**任务 A**:
将页面摘录中从“众所周知,脱氧核糖核苷三磷酸”起一直到“备脱氧核糖核苷三磷酸的方法。”为止的全部文字逐字抄写出来。
**任务 B**:
根据页面摘录,脱氧核糖核苷三磷酸按结构不同可分为哪几种?

**页面摘录**:
----

专利名称:脱氧核糖核苷三磷酸的制备方法
技术领域:
本发明涉及人工合成DNA技术,特别是涉及人工合成DNA的必备前体原料的方法。
众所周知,脱氧核糖核苷三磷酸(DNTP)是人工合成DNA的必备前体原料,根据其结构的不同,DNTP可分为DATP、DCTP、DGTP和DTTP。人工合成DNA片断(基因)广泛应用于基因工程、分子生物学、生命科学、基因药物等方面。DNTP的制备研究曾有不少报道,如Chemical Abstract88,117297;ChemicalAbstract89,180281;Acta.Biochim.biophys.Acad.Sci.Hung.16,131-3(1981)。但所有这些方法均有一定的缺陷,大部分的生物生产方法的合成量在1mmol以下,化学法合成有的后处理相当困难,有的还需要使用大量的毒性较大的有机溶剂。
本发明的目的在于提供一种利用酶解-酶促-化学合成工艺制备脱氧核糖核苷三磷酸的方法。
本发明所述脱氧核糖核苷三磷酸的制备方法包括以下步聚DNMP酶制备的培养基组成细菌培养用酵母提取物5-10%、蛋白胨0.5-2%、磷酸二氢钾4-6%、磷酸氢二钾2-5%、葡萄糖10-15%、尿素0.5-3%、氯化钙0.2%、氯化锌0.2%,培养基经1.2公斤/平方厘米的蒸汽灭菌消毒后,接种,接种量为20-30%,50℃下强烈搅拌培养10-30小时,在1℃下离心收集菌体;菌体经高速搅拌后,用PH2-7的缓冲液萃取,缓冲液可以用柠檬酸钠-氢氧化钠-盐酸、氯化钾-盐酸、乙酸-乙酸钠、柠檬酸-柠檬酸钠、磷酸氢二钠-磷酸二氢钠、磷酸氢二钠-磷酸二氢钾、磷酸二氢钾-氢氧化钠、磷酸氢二钠-柠檬酸、邻苯二甲酸氢钾-氢氧化钠等,萃取液不经纯化可直接使用。

----

**所给材料**:
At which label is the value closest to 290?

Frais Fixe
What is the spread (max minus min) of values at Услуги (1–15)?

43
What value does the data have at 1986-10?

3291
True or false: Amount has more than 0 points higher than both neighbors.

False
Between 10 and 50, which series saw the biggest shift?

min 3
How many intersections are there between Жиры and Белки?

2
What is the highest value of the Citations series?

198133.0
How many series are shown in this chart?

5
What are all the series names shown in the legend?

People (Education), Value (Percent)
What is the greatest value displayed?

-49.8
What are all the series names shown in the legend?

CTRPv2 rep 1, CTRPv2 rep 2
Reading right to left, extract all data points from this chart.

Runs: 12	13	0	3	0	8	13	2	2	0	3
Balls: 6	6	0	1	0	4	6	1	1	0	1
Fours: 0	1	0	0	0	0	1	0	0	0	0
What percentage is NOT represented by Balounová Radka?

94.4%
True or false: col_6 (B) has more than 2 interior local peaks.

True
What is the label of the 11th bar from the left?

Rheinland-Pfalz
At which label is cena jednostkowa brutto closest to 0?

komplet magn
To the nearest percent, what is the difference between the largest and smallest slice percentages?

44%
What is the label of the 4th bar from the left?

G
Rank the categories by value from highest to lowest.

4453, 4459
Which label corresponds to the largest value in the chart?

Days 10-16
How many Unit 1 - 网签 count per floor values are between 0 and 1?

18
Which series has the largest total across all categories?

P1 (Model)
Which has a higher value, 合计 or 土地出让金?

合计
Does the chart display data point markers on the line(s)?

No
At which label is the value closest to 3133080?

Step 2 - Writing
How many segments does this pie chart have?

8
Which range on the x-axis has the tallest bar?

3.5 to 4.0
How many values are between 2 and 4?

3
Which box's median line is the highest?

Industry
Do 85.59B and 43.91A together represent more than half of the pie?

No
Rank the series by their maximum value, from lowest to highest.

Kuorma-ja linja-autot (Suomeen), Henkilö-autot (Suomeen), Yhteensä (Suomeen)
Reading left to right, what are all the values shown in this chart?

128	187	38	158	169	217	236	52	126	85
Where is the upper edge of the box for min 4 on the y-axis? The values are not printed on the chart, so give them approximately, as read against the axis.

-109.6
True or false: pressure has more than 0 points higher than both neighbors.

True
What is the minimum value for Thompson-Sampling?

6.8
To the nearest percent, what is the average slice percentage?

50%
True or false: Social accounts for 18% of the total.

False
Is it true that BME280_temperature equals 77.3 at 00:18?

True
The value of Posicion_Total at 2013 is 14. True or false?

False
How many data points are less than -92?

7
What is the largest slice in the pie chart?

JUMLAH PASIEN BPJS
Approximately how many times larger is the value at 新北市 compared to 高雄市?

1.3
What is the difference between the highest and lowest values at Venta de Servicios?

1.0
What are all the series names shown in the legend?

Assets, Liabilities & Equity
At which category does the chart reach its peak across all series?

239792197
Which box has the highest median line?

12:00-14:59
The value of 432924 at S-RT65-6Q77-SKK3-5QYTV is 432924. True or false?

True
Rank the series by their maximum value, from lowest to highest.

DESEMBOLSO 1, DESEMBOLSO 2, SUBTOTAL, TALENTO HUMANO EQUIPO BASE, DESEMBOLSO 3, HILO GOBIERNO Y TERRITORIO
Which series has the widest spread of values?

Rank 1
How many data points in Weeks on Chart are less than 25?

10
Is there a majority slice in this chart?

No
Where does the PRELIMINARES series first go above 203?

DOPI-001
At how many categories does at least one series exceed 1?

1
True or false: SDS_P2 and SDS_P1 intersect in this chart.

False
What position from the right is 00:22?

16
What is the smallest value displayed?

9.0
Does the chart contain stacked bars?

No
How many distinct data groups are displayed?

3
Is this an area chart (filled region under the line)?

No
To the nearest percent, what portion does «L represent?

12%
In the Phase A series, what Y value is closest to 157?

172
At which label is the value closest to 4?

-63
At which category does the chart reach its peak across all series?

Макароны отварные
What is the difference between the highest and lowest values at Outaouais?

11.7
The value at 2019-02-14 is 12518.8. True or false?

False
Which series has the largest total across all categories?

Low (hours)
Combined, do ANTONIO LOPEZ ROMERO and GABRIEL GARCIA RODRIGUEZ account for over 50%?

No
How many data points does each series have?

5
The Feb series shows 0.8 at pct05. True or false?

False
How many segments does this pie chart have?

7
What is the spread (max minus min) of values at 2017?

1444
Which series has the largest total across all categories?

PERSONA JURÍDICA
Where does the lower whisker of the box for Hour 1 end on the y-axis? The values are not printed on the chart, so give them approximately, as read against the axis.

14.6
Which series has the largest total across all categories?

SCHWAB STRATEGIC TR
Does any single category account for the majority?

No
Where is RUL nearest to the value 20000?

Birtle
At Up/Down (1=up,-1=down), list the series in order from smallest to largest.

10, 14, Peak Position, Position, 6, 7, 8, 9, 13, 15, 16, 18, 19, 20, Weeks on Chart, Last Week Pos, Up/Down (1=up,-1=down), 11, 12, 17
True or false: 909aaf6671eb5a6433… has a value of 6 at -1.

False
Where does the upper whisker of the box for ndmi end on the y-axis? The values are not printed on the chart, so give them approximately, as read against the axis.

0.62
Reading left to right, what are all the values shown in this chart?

----

**任务答案 A**:
众所周知,脱氧核糖核苷三磷酸(DNTP)是人工合成DNA的必备前体原料,根据其结构的不同,DNTP可分为DATP、DCTP、DGTP和DTTP。人工合成DNA片断(基因)广泛应用于基因工程、分子生物学、生命科学、基因药物等方面。DNTP的制备研究曾有不少报道,如Chemical Abstract88,117297;ChemicalAbstract89,180281;Acta.Biochim.biophys.Acad.Sci.Hung.16,131-3(1981)。但所有这些方法均有一定的缺陷,大部分的生物生产方法的合成量在1mmol以下,化学法合成有的后处理相当困难,有的还需要使用大量的毒性较大的有机溶剂。
本发明的目的在于提供一种利用酶解-酶促-化学合成工艺制备脱氧核糖核苷三磷酸的方法。

**任务答案 B**:
DATP、DCTP、DGTP和DTTP。